As may be expected from the known genetic regulation, low or absent in vivo activity of the gluconeogenic reactions catalyzed by PEP carboxykinase and malic enzyme was seen in our batch cultures. Consistent with previous flux analyses based on NMR data [7,18], the sole exception was the PykAF mutant, which bypassed the pyruvate kinase reaction by redirecting carbon flow via PEP carboxylase and malic enzyme (Fig. 6).

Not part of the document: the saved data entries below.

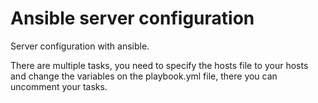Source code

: # Ansible server configuration

Server configuration with ansible.

There are multiple tasks, you need to specify the hosts
 file to your hosts and change the variables on the playbook.yml
 file, there you can uncomment your tasks.
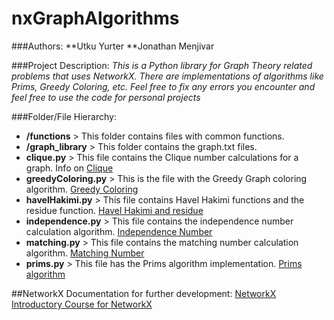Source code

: # nxGraphAlgorithms

###Authors:
**Utku Yurter
**Jonathan Menjivar

###Project Description:
*This is a Python library for Graph Theory related problems that uses NetworkX. There are implementations of algorithms like Prims, Greedy Coloring, etc.
Feel free to fix any errors you encounter and feel free to use the code for personal projects*

###Folder/File Hierarchy:
- **/functions** > This folder contains files with common functions.
- **/graph_library** > This folder contains the graph.txt files.
- **clique.py** > This file contains the Clique number calculations for a graph. Info on [Clique](https://en.wikipedia.org/wiki/Clique_(graph_theory))
- **greedyColoring.py** > This is the file with the Greedy Graph coloring algorithm. [Greedy Coloring](https://en.wikipedia.org/wiki/Greedy_coloring)
- **havelHakimi.py** > This file contains Havel Hakimi functions and the residue function. [Havel Hakimi and residue](https://en.wikipedia.org/wiki/Havel%E2%80%93Hakimi_algorithm)
- **independence.py** > This file contains the independence number calculation algorithm. [Independence Number](https://en.wikipedia.org/wiki/Independent_set_(graph_theory))
- **matching.py** > This file contains the matching number calculation algorithm. [Matching Number](https://en.wikipedia.org/wiki/Matching_(graph_theory))
- **prims.py** > This file has the Prims algorithm implementation. [Prims algorithm](https://en.wikipedia.org/wiki/Prim%27s_algorithm)

##NetworkX Documentation for further development:
    [NetworkX](https://networkx.github.io/documentation/networkx-2.3/)
    [Introductory Course for NetworkX](https://www.datacamp.com/community/tutorials/networkx-python-graph-tutorial)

A very important flux ratio characterizing the metabolic state of a culture is the fraction of OAA originating through the TCA cycle, which quantifies the proportion to which the TCA cycle is used for energy generation vs. biosynthetic precursor supply via the anaplerotic PEP carboxylase (Fig. 7D). Consequently, this ratio is influenced by environmental factors such as growth phase (Fig. 3), aeration (Fig. 4), and overflow metabolism, but to some extent also by the genetic background of the wild-type strains (Fig. 5), as was noted previously for different organisms [7,16,26,35,36]. Generally, anaplerosis is high under conditions that invoke overflow metabolism, as acetate formation reduces the fraction of intact two carbon units entering the TCA cycle. Metabolic flux ratio analysis by GC-MS successfully captures the effective disruption of the TCA cycle in the Sdh/Mdh mutant (Figs 6 and 7D). Although the major fumarase isoform is inactivated in the FumA mutant, its respiratory TCA cycle flux is still at about one third of that in the wild-type (Fig. 6). This reveals that the two remaining fumarase isoforms are also important during growth on glucose.

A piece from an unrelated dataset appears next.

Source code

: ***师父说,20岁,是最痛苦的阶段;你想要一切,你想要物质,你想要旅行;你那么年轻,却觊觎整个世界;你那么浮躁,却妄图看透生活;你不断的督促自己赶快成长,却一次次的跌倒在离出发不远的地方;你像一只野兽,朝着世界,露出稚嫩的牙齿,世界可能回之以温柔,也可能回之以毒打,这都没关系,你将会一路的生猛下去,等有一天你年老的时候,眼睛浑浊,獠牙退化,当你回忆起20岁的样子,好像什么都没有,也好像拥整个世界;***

Despite the different genetic backgrounds of the mutants in the upper part of central metabolism and their variations in growth rate, however, we observed surprisingly small deviations in this fraction of OAA originating through the TCA cycle. Thus, all mutants that were not related to the TCA cycle maintained a similar balance between anaplerosis and energy generation during exponential growth.

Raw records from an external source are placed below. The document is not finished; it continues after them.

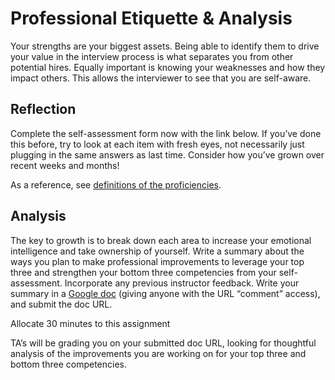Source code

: # Professional Etiquette & Analysis
Your strengths are your biggest assets. Being able to identify them to drive your value in the interview process is what separates you from other potential hires. Equally important is knowing your weaknesses and how they impact others. This allows the interviewer to see that you are self-aware.

## Reflection
Complete the self-assessment form now with the link below. If you’ve done this before, try to look at each item with fresh eyes, not necessarily just plugging in the same answers as last time. Consider how you’ve grown over recent weeks and months!

As a reference, see [definitions of the proficiencies](https://codefellows.github.io/common_curriculum/career_coaching/common/professional-competencies).

## Analysis
The key to growth is to break down each area to increase your emotional intelligence and take ownership of yourself. Write a summary about the ways you plan to make professional improvements to leverage your top three and strengthen your bottom three competencies from your self-assessment. Incorporate any previous instructor feedback. Write your summary in a [Google doc](https://docs.google.com/document/u/0/) (giving anyone with the URL “comment” access), and submit the doc URL.

Allocate 30 minutes to this assignment

TA’s will be grading you on your submitted doc URL, looking for thoughtful analysis of the improvements you are working on for your top three and bottom three competencies.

Most prominently among the presented data, this last result provides experimental evidence for metabolic network resilience to disruption [37–40]. While this was partly predicted for E. coli from computational network analysis  and is obvious from the fact that the investigated mutants grow in minimal medium, the flux results presented here reveal how metabolism manages intracellular flux redistribution upon disruption of all major pathways. These results are particularly valuable for the verification/falsification of hypotheses generated from in silico analyses such as flux balancing  or elementary flux mode analyses , and will ultimately contribute to a quantitative understanding of metabolic networks.